As she came to her door, she opened it and said, “Thank you so much! I’ll take it from here.”

“Hey we can leave the door open, I’ll just set these bags down in your closet. Then I promise I’ll leave.”

She let him in, but he didn't leave……

(Adapted from Gift of Fear and Other Survival Signals..., Gavin DeBecker, Dell Publishing 1997). 

Humanitarians are often astute and healthily cynical when it comes to sizing up others, and yet many women can still relate to stories like this. There are moments when weariness can trump our first instincts. Violence expert, Gavin DeBecker, in his book, Gift of Fear: Survival Signals That Protect Us from Violence helps women understand that their own instinct, intuition, and emotional radar is often ignored at their peril. De Becker convincingly argues that you can better protect yourself from gender based violence by tuning into what you know and feel in the early stages of an encounter with a predator. I believe that every woman should read his book. But women who frequently travel and work alone are more at risk than the norm.

In the story, April felt uncomfortable from the moment she encountered the “helpful” individual who became her attacker. She didn’t listen to herself because she rationally couldn’t identify anything in the man’s behavior to explain what she felt.  The man didn’t look like her image of an attacker. Most predators don’t have distinguishing physical signs. But De Becker has found in his years of experience that there are several signals sent by a potential attacker that might reveal his intent. His list includes:

  • Forced teaming: Predators use strategies to create an immediate sense of trust; often giving a sense that “we’re in the same boat.” It’s hard to rebuff this without feeling rude.
  • Charm: DeBecker warns women to think of charm as a verb, rather than a personality trait. Ask yourself, “Is this person trying to charm me?” People who want to control others almost always present an image of niceness in the beginning. He suggests that women learn to rebuff unsolicited offers of help, even though it goes against their social conditioning to be warm, responsive and open.
  • Too many details: People who want to deceive often use lots of extra details in order to support the lie that they are telling. The details serve to distract you from the truth – he is a stranger who approached you and you are vulnerable.
  • Typecasting: Often a predator will make a slightly critical comment hoping that his victim will feel pressure to prove that it is not true. In April’s case she had to show that she wasn’t “too proud” to accept help.
  • Loan Sharking: Perhaps one of the most telling signs is when the predator works to put his victim in his debt. If you owe him something, it becomes harder to ask him to leave you alone. This is why offers to help are one of the most common opening gambits for a predator.
  • Unsolicited promise: A promise is solely designed to convince us of intention.  When you receive such a promise, ask yourself, “Why does this person need to convince me?” The reason is usually because the predator can see that you have doubts. Some part of you is rightly troubled by the encounter.
  • Refusing to respect no: Perhaps the most universal signal is the refusal to take no for an answer. In April’s case, he discounted her refusal of help several times. With strangers, DeBecker urges women to never relent or negotiate on the issue of “no” because it sets the stage for more efforts to control.  The worst thing you can do is give ever weakening refusals and then give in. Don’t negotiate, don’t explain. Picture yourself, strongly & firmly, standing with your hand up, saying no, I don’t need your help.
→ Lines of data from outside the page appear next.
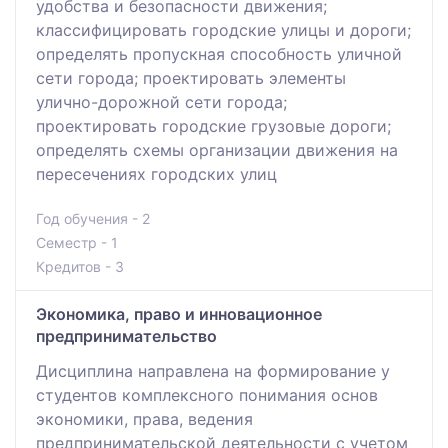
удобства и безопасности движения;
классифицировать городские улицы и дороги;
определять пропускная способность уличной
сети города; проектировать элементы
улично-дорожной сети города;
проектировать городские грузовые дороги;
определять схемы организации движения на
пересечениях городских улиц
Год обучения - 2
Семестр - 1
Кредитов - 3
Экономика, право и инновационное
предпринимательство
Дисциплина направлена на формирование у
студентов комплексного понимания основ
экономики, права, ведения
предпринимательской деятельности с учетом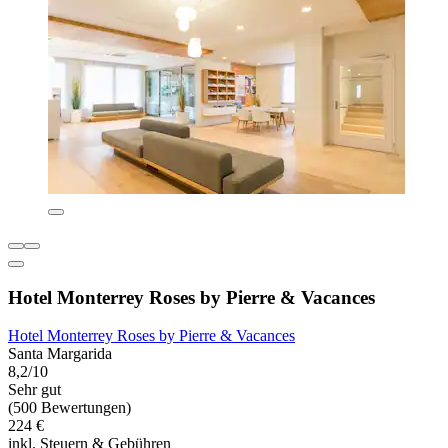
Hotel Monterrey Roses by Pierre & Vacances
Hotel Monterrey Roses by Pierre & Vacances
Santa Margarida
8,2/10
Sehr gut
(500 Bewertungen)
224 €
inkl. Steuern & Gebühren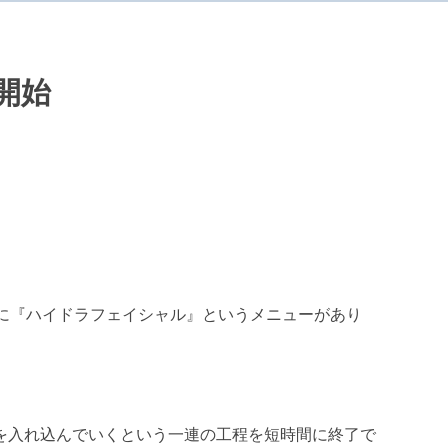
開始
に『ハイドラフェイシャル』というメニューがあり
を入れ込んでいくという一連の工程を短時間に終了で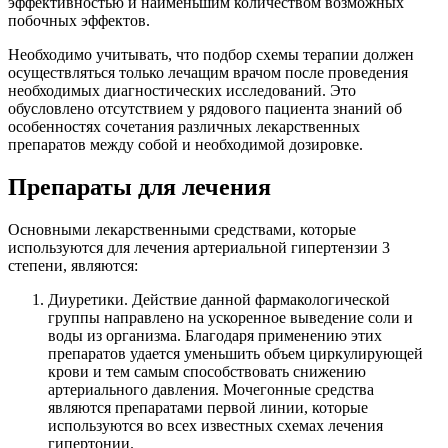
эффективностью и наименьшим количеством возможных
побочных эффектов.
Необходимо учитывать, что подбор схемы терапии должен
осуществляться только лечащим врачом после проведения
необходимых диагностических исследований. Это
обусловлено отсутствием у рядового пациента знаний об
особенностях сочетания различных лекарственных
препаратов между собой и необходимой дозировке.
Препараты для лечения
Основными лекарственными средствами, которые
используются для лечения артериальной гипертензии 3
степени, являются:
Диуретики. Действие данной фармакологической
группы направлено на ускоренное выведение соли и
воды из организма. Благодаря применению этих
препаратов удается уменьшить объем циркулирующей
крови и тем самым способствовать снижению
артериального давления. Мочегонные средства
являются препаратами первой линии, которые
используются во всех известных схемах лечения
гипертонии.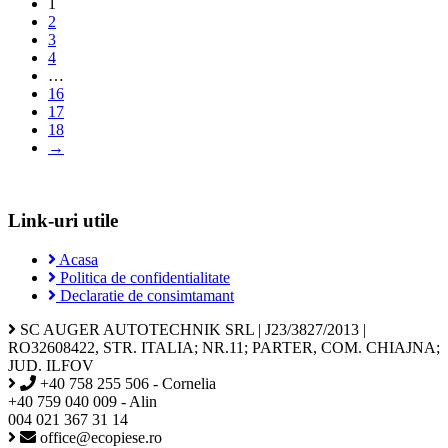
1
2
3
4
…
16
17
18
→
Link-uri utile
Acasa
Politica de confidentialitate
Declaratie de consimtamant
SC AUGER AUTOTECHNIK SRL | J23/3827/2013 |
RO32608422, STR. ITALIA; NR.11; PARTER, COM. CHIAJNA;
JUD. ILFOV
+40 758 255 506 - Cornelia
+40 759 040 009 - Alin
004 021 367 31 14
office@ecopiese.ro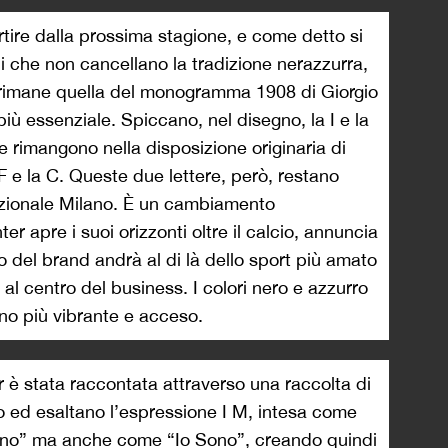
artire dalla prossima stagione, e come detto si
ni che non cancellano la tradizione nerazzurra,
ra rimane quella del monogramma 1908 di Giorgio
iù essenziale. Spiccano, nel disegno, la I e la
e rimangono nella disposizione originaria di
 e la C. Queste due lettere, però, restano
nazionale Milano. È un cambiamento
ter apre i suoi orizzonti oltre il calcio, annuncia
o del brand andrà al di là dello sport più amato
 al centro del business. I colori nero e azzurro
no più vibrante e acceso.
er è stata raccontata attraverso una raccolta di
no ed esaltano l’espressione I M, intesa come
lano” ma anche come “Io Sono”, creando quindi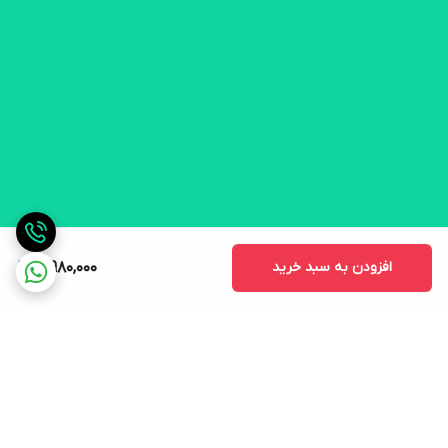
افزودن به سبد خرید
3,980,000
برگشت به بالا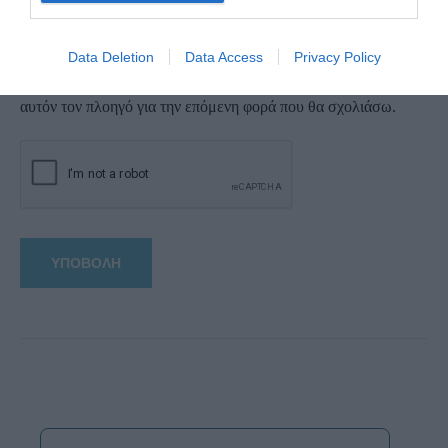
Data Deletion
Data Access
Privacy Policy
Αποθήκευσε το όνομά μου, email, και τον ιστότοπο μου σε
αυτόν τον πλοηγό για την επόμενη φορά που θα σχολιάσω.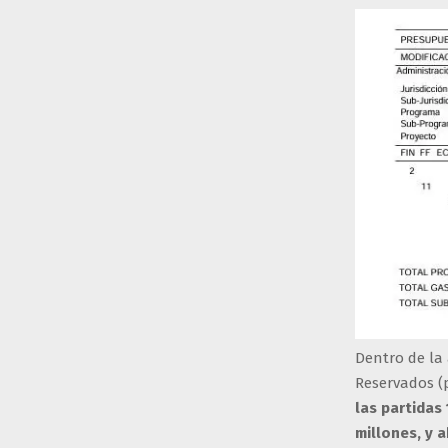
Dentro de la
Reservados (p
las partidas
millones, y 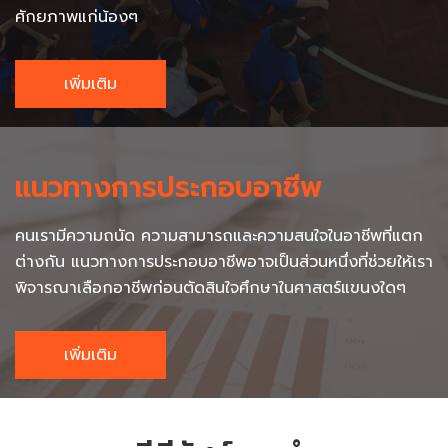
ศักยภาพแก่น้องๆ
เพิ่มเติม
แนวทางการประกอบอาชีพ
คนเรามีความถนัด ความสามารถและความสนใจในอาชีพที่แตก
ต่างกัน แนวทางการประกอบอาชีพอาจเป็นส่วนหนึ่งที่ช่วยให้เรา
พิจารณาเลือกอาชีพก่อนตัดสินใจศึกษาในศาสตร์แขนงใดๆ
เพิ่มเติม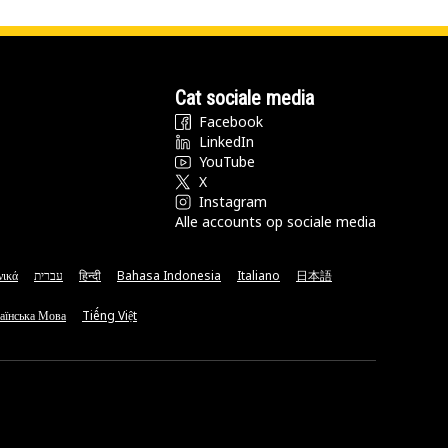
Cat sociale media
Facebook
LinkedIn
YouTube
X
Instagram
Alle accounts op sociale media
νικά
עברית
हिन्दी
Bahasa Indonesia
Italiano
日本語
аїнська Мова
Tiếng Việt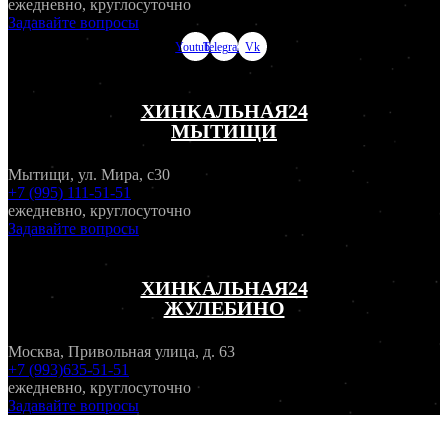
ежедневно, круглосуточно
Задавайте вопросы
Youtube
Telegram
Vk
ХИНКАЛЬНАЯ24
МЫТИЩИ
Мытищи, ул. Мира, с30
+7 (995) 111-51-51
ежедневно, круглосуточно
Задавайте вопросы
ХИНКАЛЬНАЯ24
ЖУЛЕБИНО
Москва, Привольная улица, д. 63
+7 (993)635-51-51
ежедневно, круглосуточно
Задавайте вопросы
Your instincts are designed to help you notice danger. Rather than ignore your intuition, think about getting better at paying attention to it. You know what safe feels like.

A brief note: This article addresses the nature of predators, not other contexts of RSA (Rape and Sexual Assault). Gender-based violence takes many forms and occurs in many settings - many of which can only be prevented by strengthening operational security measures. In either case, women are not to blame for what they’ve experienced, but are their own best advocates nonetheless.